A device developed by Craif consisting of zinc oxide nanowires embedded in a microfluidic channel is designed to more effectivly extract exosomes from urine.© Craif Inc.
Unlike expensive, invasive and risky tissue biopsies, the biomarkers found in body fluids, such as blood, urine or cerebral spinal fluid, offer an easier way to spot the first signs of cancer or relapse after treatment. But the scarcity of biomarkers released into body fluids during early-stage cancer has remained a challenge.
To date, most liquid biopsy analyses are performed on blood samples and look for a wide range of circulating cancer biomarkers, from fragments of DNA and RNA shed from dying cells, to whole cancer cells and exosomes containing tumour material.
However, circulating tumour cells are scarce and mostly shed from late-stage cancers. Similarly, circulating tumour DNA makes up only a small fraction of total cell-free DNA, and early stage cancers are not likely to release enough to be detectable in a typical blood draw of 10 ml1.
Enough exosomes
Recently, membrane-bound extracellular vesicles known as exosomes, which are released from cancer cells, have emerged as promising early cancer biomarkers. These contain microRNAs that can modulate gene expression in recipient cells in a tumour’s surrounding microenvironment, and they have been associated with the development and progression of the disease2.
Exosomes (green) are released by cancer cells and communicate with other cells in the cancer's micro-environment. They are emerging as promising early cancer biomarkers.© Meletios Verras/Shutterstock
“Circulating tumour DNA and cancer-driving DNA mutations are particularly difficult to detect in early-stage cancer, but exosomes are released by cancer cells pro-actively to communicate with other cells, even at the early stages,” explains Yuki Ichikawa, Chief Technology Officer of the Japanese biotechnology company Craif. Furthermore, exosomal microRNAs are much more stable than free-floating RNAs, and are providing new insights into how cancer cells modulate their microenvironment to grow and evade the immune response.
Extracting exosomes efficiently has been the main bottleneck, says Ichikawa.

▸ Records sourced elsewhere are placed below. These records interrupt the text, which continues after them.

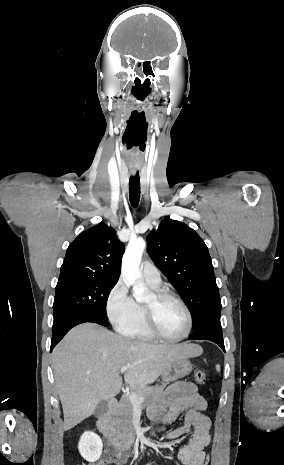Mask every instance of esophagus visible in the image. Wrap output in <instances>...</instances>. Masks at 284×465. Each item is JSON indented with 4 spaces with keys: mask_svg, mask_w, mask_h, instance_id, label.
Here are the masks:
<instances>
[{
    "mask_svg": "<svg viewBox=\"0 0 284 465\" xmlns=\"http://www.w3.org/2000/svg\"><path fill=\"white\" fill-rule=\"evenodd\" d=\"M131 173H132V175H135L136 171H135V170H132Z\"/></svg>",
    "mask_w": 284,
    "mask_h": 465,
    "instance_id": "esophagus-1",
    "label": "esophagus"
}]
</instances>
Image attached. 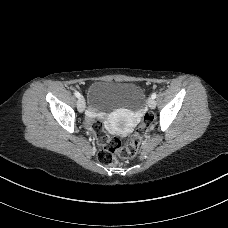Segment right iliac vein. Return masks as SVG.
<instances>
[{
    "instance_id": "right-iliac-vein-1",
    "label": "right iliac vein",
    "mask_w": 228,
    "mask_h": 228,
    "mask_svg": "<svg viewBox=\"0 0 228 228\" xmlns=\"http://www.w3.org/2000/svg\"><path fill=\"white\" fill-rule=\"evenodd\" d=\"M77 108L80 113H82L85 109V100L83 97H80L77 103Z\"/></svg>"
}]
</instances>
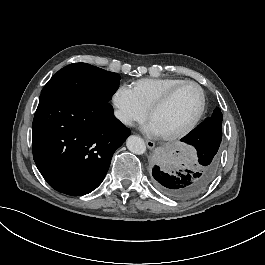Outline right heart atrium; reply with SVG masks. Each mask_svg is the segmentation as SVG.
<instances>
[{"mask_svg":"<svg viewBox=\"0 0 265 265\" xmlns=\"http://www.w3.org/2000/svg\"><path fill=\"white\" fill-rule=\"evenodd\" d=\"M113 110L119 122L129 129H136L146 122L147 112L141 109L126 85H119L111 92Z\"/></svg>","mask_w":265,"mask_h":265,"instance_id":"right-heart-atrium-1","label":"right heart atrium"}]
</instances>
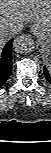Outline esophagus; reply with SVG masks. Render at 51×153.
Wrapping results in <instances>:
<instances>
[{
    "mask_svg": "<svg viewBox=\"0 0 51 153\" xmlns=\"http://www.w3.org/2000/svg\"><path fill=\"white\" fill-rule=\"evenodd\" d=\"M37 31H38V28L36 26L31 27V32H33V34H35Z\"/></svg>",
    "mask_w": 51,
    "mask_h": 153,
    "instance_id": "esophagus-1",
    "label": "esophagus"
}]
</instances>
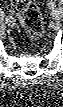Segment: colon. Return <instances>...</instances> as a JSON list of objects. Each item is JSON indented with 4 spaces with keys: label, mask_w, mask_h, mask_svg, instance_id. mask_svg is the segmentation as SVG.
<instances>
[{
    "label": "colon",
    "mask_w": 63,
    "mask_h": 107,
    "mask_svg": "<svg viewBox=\"0 0 63 107\" xmlns=\"http://www.w3.org/2000/svg\"><path fill=\"white\" fill-rule=\"evenodd\" d=\"M12 8L30 40H37L42 33V17L39 9L29 0H13Z\"/></svg>",
    "instance_id": "5ec220e1"
}]
</instances>
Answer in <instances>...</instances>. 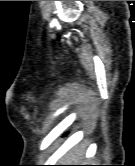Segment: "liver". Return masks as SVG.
I'll use <instances>...</instances> for the list:
<instances>
[{"label":"liver","instance_id":"6515ba94","mask_svg":"<svg viewBox=\"0 0 135 166\" xmlns=\"http://www.w3.org/2000/svg\"><path fill=\"white\" fill-rule=\"evenodd\" d=\"M84 153L85 146L84 144H80L66 153L61 159L62 163H70L71 165H78V163H84Z\"/></svg>","mask_w":135,"mask_h":166}]
</instances>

Exosomes are very small, he explains, and conventional centrifugation methods, which take at least four hours, can damage their contents.
Craif has developed a device that consists of zinc oxide nanowires embedded in a microfluidic channel to effectively extract exosomes from urine and collect encapsulated microRNAs3.

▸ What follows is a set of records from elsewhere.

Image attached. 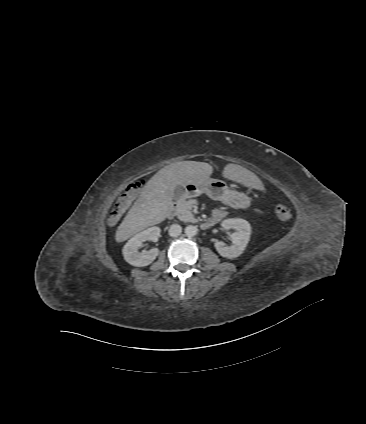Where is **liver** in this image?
Listing matches in <instances>:
<instances>
[{
	"label": "liver",
	"instance_id": "obj_1",
	"mask_svg": "<svg viewBox=\"0 0 366 424\" xmlns=\"http://www.w3.org/2000/svg\"><path fill=\"white\" fill-rule=\"evenodd\" d=\"M213 167L204 162L181 161L169 164L159 170L144 186L139 198L119 225L116 242H123L138 232L159 224L169 215L173 207L174 190L186 183H199L210 177ZM224 178L244 186L261 190L262 181L248 169L227 164Z\"/></svg>",
	"mask_w": 366,
	"mask_h": 424
}]
</instances>
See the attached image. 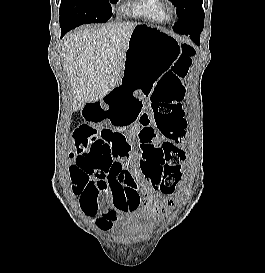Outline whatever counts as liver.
<instances>
[{
    "mask_svg": "<svg viewBox=\"0 0 265 273\" xmlns=\"http://www.w3.org/2000/svg\"><path fill=\"white\" fill-rule=\"evenodd\" d=\"M137 25L86 26L67 36L62 56L74 94V109L101 100L118 84L129 39Z\"/></svg>",
    "mask_w": 265,
    "mask_h": 273,
    "instance_id": "liver-1",
    "label": "liver"
}]
</instances>
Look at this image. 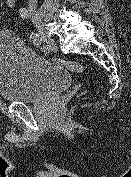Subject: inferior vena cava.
Returning <instances> with one entry per match:
<instances>
[{
    "label": "inferior vena cava",
    "instance_id": "inferior-vena-cava-1",
    "mask_svg": "<svg viewBox=\"0 0 131 177\" xmlns=\"http://www.w3.org/2000/svg\"><path fill=\"white\" fill-rule=\"evenodd\" d=\"M37 0H29V6H36Z\"/></svg>",
    "mask_w": 131,
    "mask_h": 177
}]
</instances>
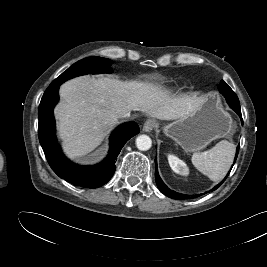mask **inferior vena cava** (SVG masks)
Wrapping results in <instances>:
<instances>
[{
	"mask_svg": "<svg viewBox=\"0 0 267 267\" xmlns=\"http://www.w3.org/2000/svg\"><path fill=\"white\" fill-rule=\"evenodd\" d=\"M121 117H123V118L130 117V112H127V113L122 114Z\"/></svg>",
	"mask_w": 267,
	"mask_h": 267,
	"instance_id": "602c4592",
	"label": "inferior vena cava"
}]
</instances>
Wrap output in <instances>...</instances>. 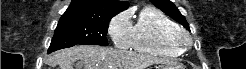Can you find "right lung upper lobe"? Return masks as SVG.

Through a simple 40-minute procedure that requires just 1 ml of urine, the device can isolate a much larger variety of species of microRNA than conventional ultracentrifugation methods. “By combining the technology with machine-learning algorithms we can also detect cancer-associated microRNAs with a high degree of accuracy,” Ichikawa adds.
Cancer signals in urine
Ichikawa says that based on the expression of the selected microRNAs in urine they are able to differentiate cancer patients from healthy individuals, even in those that have non-urologic malignancies.

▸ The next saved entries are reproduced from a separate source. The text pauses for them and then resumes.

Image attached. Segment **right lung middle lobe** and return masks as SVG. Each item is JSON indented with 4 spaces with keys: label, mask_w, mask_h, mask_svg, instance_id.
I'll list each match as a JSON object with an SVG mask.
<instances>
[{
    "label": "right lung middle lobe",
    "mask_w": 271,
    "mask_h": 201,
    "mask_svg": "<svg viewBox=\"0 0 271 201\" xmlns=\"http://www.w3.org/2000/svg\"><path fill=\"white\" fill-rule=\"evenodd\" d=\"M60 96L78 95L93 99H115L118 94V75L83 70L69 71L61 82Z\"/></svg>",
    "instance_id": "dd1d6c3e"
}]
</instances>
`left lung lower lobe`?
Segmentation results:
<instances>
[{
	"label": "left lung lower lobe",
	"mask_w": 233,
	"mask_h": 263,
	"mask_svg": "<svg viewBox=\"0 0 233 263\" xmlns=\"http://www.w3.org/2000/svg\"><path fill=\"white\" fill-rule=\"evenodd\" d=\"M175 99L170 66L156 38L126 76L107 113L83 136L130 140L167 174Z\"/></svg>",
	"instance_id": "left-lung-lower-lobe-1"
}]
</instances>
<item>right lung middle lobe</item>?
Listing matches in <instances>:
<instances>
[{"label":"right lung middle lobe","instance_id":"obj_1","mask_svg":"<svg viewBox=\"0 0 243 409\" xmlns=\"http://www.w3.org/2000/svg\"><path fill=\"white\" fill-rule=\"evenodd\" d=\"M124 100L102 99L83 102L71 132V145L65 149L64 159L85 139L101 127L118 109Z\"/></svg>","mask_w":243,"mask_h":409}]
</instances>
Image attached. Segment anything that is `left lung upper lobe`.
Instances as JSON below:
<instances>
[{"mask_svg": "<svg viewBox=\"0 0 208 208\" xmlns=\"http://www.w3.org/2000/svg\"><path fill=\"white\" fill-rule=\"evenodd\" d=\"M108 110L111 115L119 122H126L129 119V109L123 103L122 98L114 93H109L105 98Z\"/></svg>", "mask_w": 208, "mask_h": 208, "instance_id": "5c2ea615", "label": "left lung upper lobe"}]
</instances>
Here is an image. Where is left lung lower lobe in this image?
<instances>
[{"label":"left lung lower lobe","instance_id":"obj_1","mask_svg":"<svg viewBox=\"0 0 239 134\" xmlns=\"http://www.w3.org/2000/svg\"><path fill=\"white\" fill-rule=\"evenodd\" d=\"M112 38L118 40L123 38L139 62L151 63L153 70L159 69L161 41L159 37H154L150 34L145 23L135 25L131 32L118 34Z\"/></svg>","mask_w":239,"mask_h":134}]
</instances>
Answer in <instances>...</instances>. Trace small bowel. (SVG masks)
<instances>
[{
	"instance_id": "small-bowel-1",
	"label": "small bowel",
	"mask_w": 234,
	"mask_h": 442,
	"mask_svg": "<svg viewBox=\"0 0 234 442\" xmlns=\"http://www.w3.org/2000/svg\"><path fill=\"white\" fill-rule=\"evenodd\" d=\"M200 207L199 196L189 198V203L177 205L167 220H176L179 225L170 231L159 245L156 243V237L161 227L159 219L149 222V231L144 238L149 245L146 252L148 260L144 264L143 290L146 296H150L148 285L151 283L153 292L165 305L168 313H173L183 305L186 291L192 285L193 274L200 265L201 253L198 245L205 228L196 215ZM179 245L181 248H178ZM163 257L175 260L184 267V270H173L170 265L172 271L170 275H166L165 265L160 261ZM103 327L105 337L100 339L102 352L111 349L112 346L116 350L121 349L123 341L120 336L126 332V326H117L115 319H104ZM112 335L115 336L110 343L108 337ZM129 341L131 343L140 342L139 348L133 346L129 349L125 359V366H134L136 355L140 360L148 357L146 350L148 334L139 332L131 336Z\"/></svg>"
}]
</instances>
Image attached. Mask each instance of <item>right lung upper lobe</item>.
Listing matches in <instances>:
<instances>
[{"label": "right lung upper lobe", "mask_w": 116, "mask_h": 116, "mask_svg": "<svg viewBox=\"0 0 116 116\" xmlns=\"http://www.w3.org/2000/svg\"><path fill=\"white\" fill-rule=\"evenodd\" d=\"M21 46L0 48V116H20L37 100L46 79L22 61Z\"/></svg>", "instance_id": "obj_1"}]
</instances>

In 2017, Takao Yasui, co-founder and Nanodevice Director of Craif, and colleagues showed that urinary microRNAs could serve as biomarkers for five different types of cancer: bladder, prostate, lung, pancreas, and liver4.
In April 2021, they showed that their device can also detect urinary microRNA profiles that are indicative of early-stage central nervous system tumours with 100% sensitivity and 97% specificity5.
Although the most promising application of the device to date is in early cancer and minimal residual disease detection after treatment, further research into the function of urinary microRNAs in cancer and their target genes could help predict patient responses to targeted therapies and immunotherapeutics.
The detection of genetic alterations in circulating cell-free DNA biomarkers for instance could be used to match patients with drugs that target particular mutations, and since liquid biopsies can be serially repeated, they would allow dynamic tumour monitoring.
“Pathway analyses of microRNAs reveal that many contribute to cancer-related pathways such as sustained cell division, metastasis and the development of new blood vessels,” Ichikawa explains.
Understanding more about the roles of microRNAs in cancer could also lead to the development of new treatment options.
What's next for urine-based liquid biopsy testing?
Craif is aiming to launch its first urine-based liquid test in 2022. These tests will not replace standard screening programmes, but they could greatly aid the detection of cancers that are not routinely screened for or that don’t have very sensitive blood biomarkers.
Among gynecological cancers, for example, ovarian cancer has one of the worst prognoses because it is often not detected until it has progressed to an advanced stage6. “We are developing an early detection test for ovarian cancer, as well as a test that can distinguish between benign and malignant brain tumours that will help physicians stratify patients,” Ichikawa says.
Carrying out tests on urine that address important needs is particularly attractive, adds Ichikawa. “The patient-friendly method of urine-based biopsies, and the possibility of exploiting the therapeutic potential of microRNA signals found in it, makes them a promising alternative to blood-based biopsies for mass screening.”